L’illectronisme, c’est comme cela que l’on nomme l’illettrisme numérique, c’est-à-dire les difficultés que ressentent certaines personnes avec internet. Une récente étude du CSA dévoile que 6 millions de Français ne savent pas se servir d’internet et 23 % ne se sentent pas à l’aise. Le phénomène ne se limite donc pas comme on le pense souvent à des personnes très âgées, très exclues ou totalement déconnectées, volontairement ou pas.

Le phénomène inquiète d’autant plus que les transactions numériques se sont glissées partout. Elles concernent maintenant des organismes comme la CAF, ou Pôle Emploi par exemple, qui justement s’adressent à un type de personnes, dont peuvent être issus les “illectrolistes”. Certains internautes ont des compétences, mais bloquent pour une transaction numérique sans accompagnement humain. Ce n’est d’ailleurs pas seulement une question de compétence, mais aussi la confiance dans les manœuvres que l’on exécute. C’est pour cela naturellement, que l’on a positionné du personnel, pouvant aider à côté des caisses électroniques, pour que les gens se sentent à l’aise.

Or, dès lors que l’on est tout seul chez-soi, comment demander son permis, déclarer ses impôts et autres démarches.
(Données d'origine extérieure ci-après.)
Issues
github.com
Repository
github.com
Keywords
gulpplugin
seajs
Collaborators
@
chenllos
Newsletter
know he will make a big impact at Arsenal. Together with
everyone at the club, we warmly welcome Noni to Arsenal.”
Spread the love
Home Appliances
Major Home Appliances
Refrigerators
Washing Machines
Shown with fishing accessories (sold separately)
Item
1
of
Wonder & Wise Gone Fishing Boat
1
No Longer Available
La pression monte, car tout le monde répète que “c’est facile”, et que “ça va vite”. Bien sûr, acheter un billet de train prend environ 2 minutes sur internet, sauf si on n’est pas sûr de la marche à suivre et si de nombreux termes employés restent un mystère.
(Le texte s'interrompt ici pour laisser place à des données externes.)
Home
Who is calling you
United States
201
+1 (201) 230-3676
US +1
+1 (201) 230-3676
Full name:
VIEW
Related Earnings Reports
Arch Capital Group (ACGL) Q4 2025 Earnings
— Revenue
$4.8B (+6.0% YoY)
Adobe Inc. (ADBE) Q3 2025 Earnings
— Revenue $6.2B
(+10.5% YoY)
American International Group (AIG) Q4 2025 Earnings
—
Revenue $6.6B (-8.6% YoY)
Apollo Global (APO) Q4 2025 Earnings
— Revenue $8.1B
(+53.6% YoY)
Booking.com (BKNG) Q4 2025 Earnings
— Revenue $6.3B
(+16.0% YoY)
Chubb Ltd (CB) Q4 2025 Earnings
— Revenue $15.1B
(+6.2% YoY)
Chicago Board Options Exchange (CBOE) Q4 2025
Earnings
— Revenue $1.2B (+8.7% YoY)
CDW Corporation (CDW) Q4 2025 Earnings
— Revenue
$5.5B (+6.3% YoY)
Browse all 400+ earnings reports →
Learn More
Du coup, plus dramatiquement, certaines personnes renoncent à demander des aides sociales, ou peuvent perdre des allocations chômage. Chercher un emploi devient plus difficile, car aujourd’hui, les premières étapes de recrutement se déroulent surtout en ligne. Tout peut prendre des allures de parcours du combattant, même à contacter sa famille à cause de ses difficultés avec internet.

Jean Deydier, le fondateur d’Emmaus Connect, “on est tous potentiellement en précarité. Tout le monde a des doutes sur les télé-procédures, la sécurité de ses données et son e-réputation par exemple“. Il complète, “certains jeunes sans diplôme, présents sur les réseaux sociaux n’arrivent pas à utiliser internet pour leurs démarches administratives. On peut être agile sur Facebook et ne pas avoir les codes du numérique pour l’emploi” et enfin, il avertit “en général, on prend conscience de son défaut de compétence une fois qu’on est mis à l’épreuve, toutes les études montrent que le nombre de personnes fragiles numériquement, augmente chaque année“.

Il s’avère donc urgent d’accompagner ces personnes, qui sont de fait exclus ou fragilisés. Cela passe bien sûr par un accompagnement, dans des lieux de proximité et avec la participation des acteurs sociaux. C’est déjà souvent le cas, car de nombreuses associations et régies de quartier proposent ce type d’accompagnement.

Cependant, l’aide peut aussi venir de la famille, il faut pour cela que les enfants et les petits-enfants s’arment de beaucoup de patience, car papy, pense encore que cela s’appelle un minitel. Cependant, il faut aussi que mamie accepte d’écouter et que pour une fois, ce soit son petit-fils qui lui apprenne des choses.

Et puis, je sais que l’on apprend à tous les âges, mais par pitié arrêtez de me dire à chaque fois, “tu vas voir, c’est facile”.